▶ **EXERCISE AIM**:
Within the entries underneath, how many lines include the string "separate"? State only the number.

[Source texts of formatted documents]
···
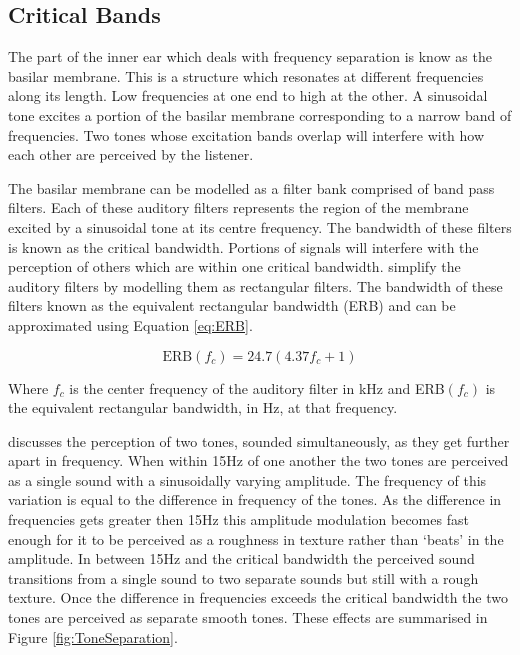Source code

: 	\subsection{Critical Bands}
	\label{sec:Timbre-PsychoacousticPrinciples-CriticalBands}
		The part of the inner ear which deals with frequency separation is know as the basilar membrane. This is a
		structure which resonates at different frequencies along its length. Low frequencies at one end to high at
		the other. A sinusoidal tone excites a portion of the basilar membrane corresponding to a narrow band of
		frequencies. Two tones whose excitation bands overlap will interfere with how each other are perceived by
		the listener.

		The basilar membrane can be modelled as a filter bank comprised of band pass filters. Each of these
		auditory filters represents the region of the membrane excited by a sinusoidal tone at its centre
		frequency. The bandwidth of these filters is known as the critical bandwidth. Portions of signals will
		interfere with the perception of others which are within one critical bandwidth.
		\citet{glasberg1990derivation} simplify the auditory filters by modelling them as rectangular filters. The
		bandwidth of these filters known as the equivalent rectangular bandwidth (ERB) and can be approximated
		using Equation \ref{eq:ERB}.

		\begin{equation}
			\textrm{ERB}(f_{c}) = 24.7(4.37f_{c} + 1)
			\label{eq:ERB}
		\end{equation}

		Where $f_{c}$ is the center frequency of the auditory filter in kHz and ERB$(f_{c})$ is the equivalent
		rectangular bandwidth, in Hz, at that frequency.

		\citet{howard2009acoustics} discusses the perception of two tones, sounded simultaneously, as they get
		further apart in frequency. When within 15Hz of one another the two tones are perceived as a single sound
		with a sinusoidally varying amplitude. The frequency of this variation is equal to the difference in
		frequency of the tones. As the difference in frequencies gets greater then 15Hz this amplitude modulation
		becomes fast enough for it to be perceived as a roughness in texture rather than `beats' in the amplitude.
		In between 15Hz and the critical bandwidth the perceived sound transitions from a single sound to two
		separate sounds but still with a rough texture. Once the difference in frequencies exceeds the critical
		bandwidth the two tones are perceived as separate smooth tones. These effects are summarised in Figure
		\ref{fig:ToneSeparation}.

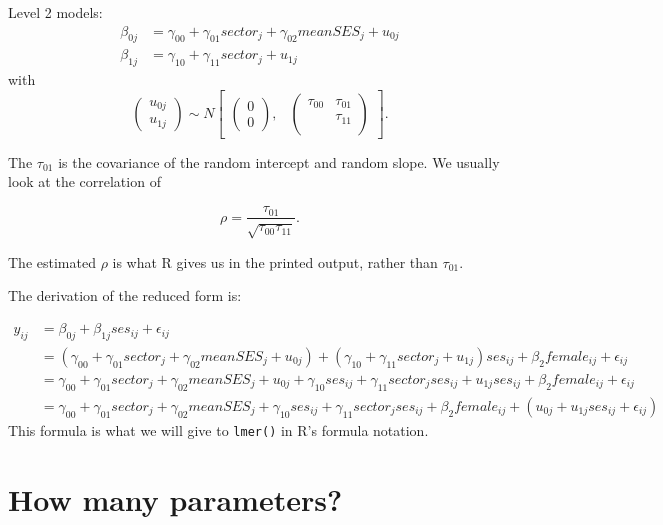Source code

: \documentclass[
  letterpaper,
  DIV=11,
  numbers=noendperiod]{scrreprt}
\begin{document}
Level 2 models: \[
\begin{aligned}
\beta_{0j} &= \gamma_{00} + \gamma_{01} sector_j + \gamma_{02} meanSES_j + u_{0j} \\
\beta_{1j} &= \gamma_{10} + \gamma_{11} sector_j + u_{1j} 
\end{aligned}
\] with \[
\begin{pmatrix} u_{0j} \\
u_{1j}
\end{pmatrix} \sim  N
\begin{bmatrix}
\begin{pmatrix}
0 \\
0
\end{pmatrix}\!\!,&
\begin{pmatrix}
\tau_{00} & \tau_{01}\\
 & \tau_{11} \\
\end{pmatrix}
\end{bmatrix} .
\]

The \(\tau_{01}\) is the covariance of the random intercept and random
slope. We usually look at the correlation of

\[ \rho = \frac{ \tau_{01} }{ \sqrt{ \tau_{00} \tau_{11} } } . \]

The estimated \(\rho\) is what R gives us in the printed output, rather
than \(\tau_{01}\).

The derivation of the reduced form is:

\[
\begin{aligned}
y_{ij} &= \beta_{0j} + \beta_{1j} ses_{ij} + \epsilon_{ij}\\
&= \left( \gamma_{00} + \gamma_{01} sector_j + \gamma_{02} meanSES_j + u_{0j} \right)+ (\gamma_{10} + \gamma_{11} sector_j + u_{1j}) ses_{ij} + \beta_2 female_{ij} + \epsilon_{ij} \\
&= \gamma_{00} + \gamma_{01} sector_j + \gamma_{02} meanSES_j  + u_{0j}  + \gamma_{10}ses_{ij} + \gamma_{11} sector_j ses_{ij} + u_{1j} ses_{ij} + \beta_2 female_{ij} +  \epsilon_{ij}  \\
&= \gamma_{00} + \gamma_{01} sector_j + \gamma_{02} meanSES_j +  \gamma_{10}ses_{ij} + \gamma_{11} sector_j ses_{ij} + \beta_2 female_{ij}  + \left(u_{0j} + u_{1j} ses_{ij} + \epsilon_{ij} \right) 
\end{aligned}
\] This formula is what we will give to \texttt{lmer()} in R's formula
notation.

\section{How many parameters?}\label{how-many-parameters}
\end{document}
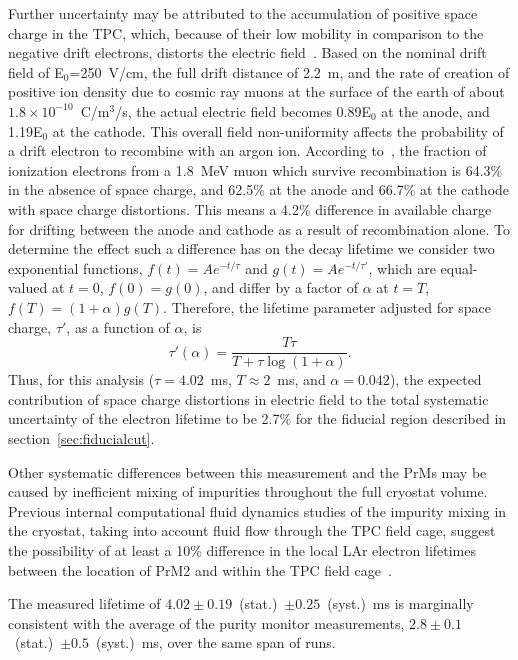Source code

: \documentclass[10pt,a4paper]{article}
\begin{document}
Further uncertainty may be attributed to the accumulation of positive space charge in the TPC, which, because of their low mobility in comparison to the negative drift electrons, distorts the electric field~\cite{palestini}. Based on the nominal drift field of E$_0$=250~V/cm, the full drift distance of 2.2~m, and the rate of creation of positive ion density due to cosmic ray muons at the surface of the earth of about $1.8\times 10^{-10}$~C/m$^3$/s, the actual electric field becomes 0.89E$_0$ at the anode, and 1.19E$_0$ at the cathode. This overall field non-uniformity affects the probability of a drift electron to recombine with an argon ion. According to~\cite{argoneut-recombination}, the fraction of ionization electrons from a 1.8~MeV muon which survive recombination is 64.3\% in the absence of space charge, and 62.5\% at the anode and 66.7\% at the cathode with space charge distortions. This means a 4.2\% difference in available charge for drifting between the anode and cathode as a result of recombination alone. To determine the effect such a difference has on the decay lifetime we consider two exponential functions, $f(t)=Ae^{-t/\tau}$ and $g(t)=Ae^{-t/\tau'}$, which are equal-valued at $t=0$, $f(0)=g(0)$, and differ by a factor of $\alpha$ at $t=T$, $f(T)=(1+\alpha)g(T)$. Therefore, the lifetime parameter adjusted for space charge, $\tau'$, as a function of $\alpha$, is
\begin{equation}\label{eq:tauprime}
\tau'(\alpha) = \frac{T\tau}{T+\tau\log{(1+\alpha)}}.
\end{equation}
Thus, for this analysis ($\tau=4.02$~ms, $T\approx 2$~ms, and $\alpha=0.042$), the expected contribution of space charge distortions in electric field to the total systematic uncertainty of the electron lifetime to be 2.7\% for the fiducial region described in section~\ref{sec:fiducialcut}.

Other systematic differences between this measurement and the PrMs may be caused by inefficient mixing of impurities throughout the full cryostat volume. Previous internal computational fluid dynamics studies of the impurity mixing in the cryostat, taking into account fluid flow through the TPC field cage, suggest the possibility of at least a 10\% difference in the local LAr electron lifetimes between the location of PrM2 and within the TPC field cage~\cite{sdsu-cfd}. 

The measured lifetime of $4.02\pm0.19$~(stat.)~$\pm 0.25$~(syst.)~ms is marginally consistent with the average of the purity monitor measurements, $2.8\pm0.1$~(stat.)~$\pm0.5$~(syst.)~ms, over the same span of runs. 
\end{document}
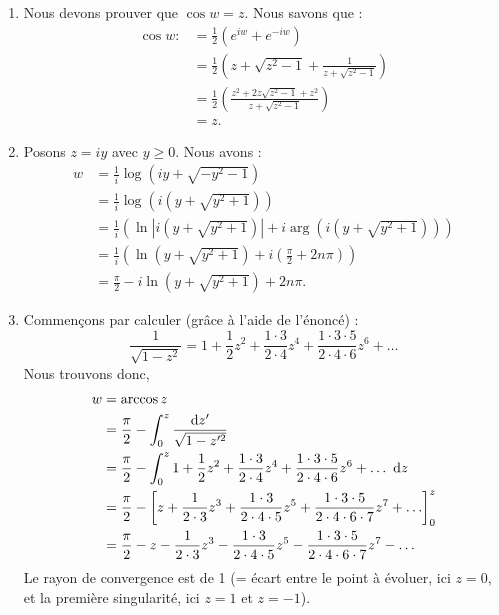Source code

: {\begin{enumerate}
    \item
      Nous devons prouver que $\cos w = z$. Nous savons que :
      \begin{align*}
        \cos w :&= \frac{1}{2}(e^{iw}+e^{-iw})\\
                & = \frac{1}{2} \left( z+\sqrt{z^2-1}+\frac{1}{z+\sqrt{z^2-1}}\right)\\
                & = \frac{1}{2} \left(\frac{z^2+2z\sqrt{z^2-1}+z^2}{z+\sqrt{z^2-1}}\right)\\
                & = z.
      \end{align*}

    \item
      Posons $z=iy$ avec $y\geq 0$. Nous avons :
      \begin{align*}
        w &= \frac{1}{i}\log\left(iy+\sqrt{-y^2-1}\right)\\
          &= \frac{1}{i}\log\left(i(y+\sqrt{y^2+1})\right)\\
          &= \frac{1}{i}\left(\ln\left\vert i(y+\sqrt{y^2+1})\right\vert + i \arg\left(i(y+\sqrt{y^2+1})\right)\right)\\
          &= \frac{1}{i}\left(\ln\left(y+\sqrt{y^2+1}\right)+i\left(\frac{\pi}{2}+2n\pi\right)\right)\\
          &= \frac{\pi}{2} - i \ln\left(y+\sqrt{y^2+1}\right) +2n\pi.
      \end{align*}

    \item
      Commençons par calculer (grâce à l'aide de l'énoncé) :
      $$\frac{1}{\sqrt{1-z^2}} = 1 +\frac{1}{2}z^2 + \frac{1\cdot 3}{2\cdot 4}z^4 + \frac{1\cdot 3\cdot 5}{2\cdot 4\cdot 6}z^6+\ldots$$
      Nous trouvons donc,
      \begin{align*}
        w &= \arccos z \\
          & = \frac{\pi}{2}-\int_0^z\frac{\dif z'}{\sqrt{1-z'^2}}\\
          &= \frac{\pi}{2}-\int_0^z 1 +\frac{1}{2}z^2 + \frac{1\cdot 3}{2\cdot 4}z^4 + \frac{1\cdot 3\cdot 5}{2\cdot 4\cdot 6}z^6+\ldots \ \dif z\\
          &= \frac{\pi}{2}-\left[z +\frac{1}{2\cdot 3}z^3 + \frac{1\cdot 3}{2\cdot 4\cdot 5}z^5 + \frac{1\cdot 3\cdot 5}{2\cdot 4\cdot 6\cdot 7}z^7+\ldots\right]_0^z \\
          &= \frac{\pi}{2}- z -\frac{1}{2\cdot 3}z^3 - \frac{1\cdot 3}{2\cdot 4\cdot 5}z^5 - \frac{1\cdot 3\cdot 5}{2\cdot 4\cdot 6\cdot 7}z^7 - \ldots
      \end{align*}
      Le rayon de convergence est de 1 (= écart entre le point à évoluer, ici $z = 0$, et la première singularité, ici $z = 1$ et $z = -1$). 
  \end{enumerate}
}


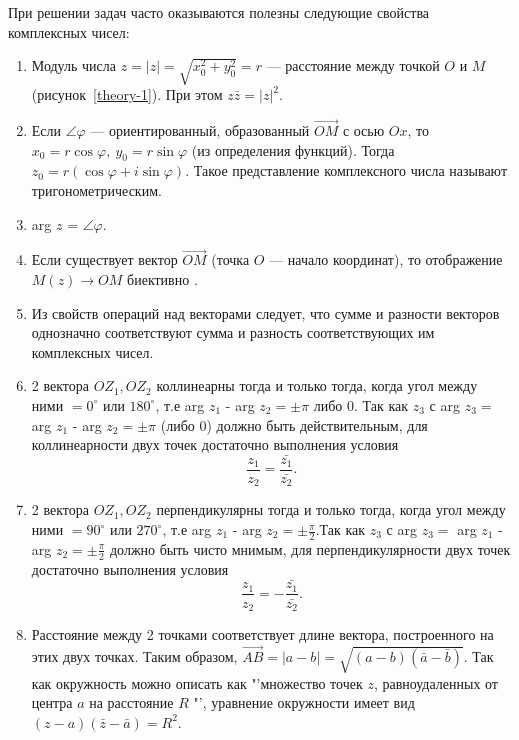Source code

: При решении задач часто оказываются полезны следующие свойства комплексных чисел:
\begin{enumerate}
   \item Модуль числа $z = \vert z\vert = \sqrt{x_0^2+y_0^2} = r$ --- расстояние между точкой
         \(O\) и \(M\) (рисунок~\ref{theory-1}). При этом \(z\bar{z} = |z|^2\).
   \item Если $\angle \varphi$ --- ориентированный, образованный $\overrightarrow{OM}$
         с осью \(Ox\), то $x_0 = r\cos \varphi,~y_0 = r\sin \varphi$ (из определения функций).
         Тогда $z_0 = r(\cos \varphi + i \sin \varphi)$. Такое представление комплексного
         числа называют тригонометрическим.
   \item arg $z$ = $\angle \varphi$.
   \item Если существует вектор \(\overrightarrow{OM}\) (точка \(O\) --- начало координат),
         то отображение \(M(z) \rightarrow OM\) биективно \cite[с. 32]{book:jaglom}.
   \item Из свойств операций над векторами следует, что сумме и разности векторов однозначно
         соответствуют сумма и разность соответствующих им комплексных чисел.
   \item 2 вектора \(OZ_1,OZ_2\) коллинеарны тогда и только тогда, когда угол между ними \(= 0^\circ\)
         или \(180^\circ\), т.е arg \(z_1\) - arg \(z_2 = \pm \pi\) либо \(0\). Так как \(z_3\) с
         arg \(z_3 =\) arg \(z_1\) - arg \(z_2 = \pm \pi\) (либо \(0\)) должно быть действительным, для
         коллинеарности двух точек достаточно выполнения условия
         \begin{equation*}
            \frac{z_1}{z_2} = \frac{\bar{z_1}}{\bar{z_2}}.
         \end{equation*}
   \item 2 вектора \(OZ_1,OZ_2\) перпендикулярны тогда и только тогда, когда угол между ними
         \(= 90^\circ\) или \(270^\circ\), т.е arg \(z_1\) - arg \(z_2 = \pm \frac{\pi}{2}\).Так как \(z_3\) с
         arg \(z_3 =\) arg \(z_1\) - arg \(z_2 = \pm \frac{\pi}{2}\) должно быть чисто мнимым,
         для перпендикулярности двух точек достаточно выполнения условия
         \begin{equation*}
            \frac{z_1}{z_2} = -\frac{\bar{z_1}}{\bar{z_2}}.
         \end{equation*}
   \item Расстояние между 2 точками соответствует длине вектора, построенного на этих двух
         точках. Таким образом, \(\overrightarrow{AB} = |a-b| = \sqrt{(a-b)(\bar{a}-\bar{b})}\). Так как окружность
         можно описать как "'множество точек \(z\), равноудаленных от центра \(a\) на расстояние \(R\) "',
         уравнение окружности имеет вид \((z-a)(\bar{z}-\bar{a}) = R^2\).
         \label{theory-properties}
\end{enumerate}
···
▶ **ANSWER FOR THIS EXERCISE**:
2